Anna Rosa aveva quattro fratellini, tutti non vaccinati per decisione dei genitori. Dopo l’accertamento della difterite, l’Azienda sanitaria provinciale ha disposto la vaccinazione urgente degli altri bambini, eseguita dall’Azienda ospedaliera Civico, che aveva in carico la minore ricoverata.
Un cuginetto di 4 anni, vaccinato in precedenza, è ricoverato nello stesso ospedale pediatrico dove Anna Rosa è morta: anche lui ha contratto la malattia ma reagisce alle cure grazie al siero ricevuto.

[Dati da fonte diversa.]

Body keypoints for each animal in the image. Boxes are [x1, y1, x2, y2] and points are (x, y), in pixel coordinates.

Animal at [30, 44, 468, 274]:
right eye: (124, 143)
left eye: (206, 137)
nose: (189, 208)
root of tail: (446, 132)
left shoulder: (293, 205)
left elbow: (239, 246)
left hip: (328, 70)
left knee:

Per precauzione l’intera famiglia è stata sottoposta alle vaccinazioni.
Le autorità sanitarie hanno inoltre segnalato che a Palermo sono circa ottocento i bambini non vaccinati, numeri che hanno causato la corsa alle vaccinazioni a partire da venerdì 21 agosto, con uffici d’igiene e laboratori vaccinali presi d’assalto.
La pediatra di Anna Rosa, Valeria Conte, ha riferito ai pm minorili che nel quartiere e non solo è diffusa la convinzione — spesso basata su ignoranza, secondo la dottoressa — che le vaccinazioni possano provocare l’autismo. La piccola aveva dovuto lasciare l’asilo a dicembre scorso perché non vaccinata.
I genitori contestano ai medici ritardi o errori nella diagnosi. In realtà la difterite, spiegano i sanitari, non è facilmente riconoscibile e inizialmente era stata scambiata per una tonsillite da adenovirus. Solo l’osservazione dell’aggravamento con insufficienza respiratoria ha portato agli accertamenti successivi e alla diagnosi di difterite.
«La vaccinazione salva», ha dichiarato Maria Lucia Furnari, direttore sanitario dell’azienda ospedaliera Villa Sofia‑Cervello di Palermo. Per evitare ulteriori contagi, medici e infermieri dei reparti coinvolti — Cervello e pediatrico Di Cristina — si sono sottoposti alla profilassi.
Parallelamente alle indagini penali, la Procura minorile ha avviato un’inchiesta civilistica per valutare se i genitori siano idonei a continuare a esercitare la responsabilità sui figli, dato che la mancata vaccinazione ha esposto i minori a rischi elevati.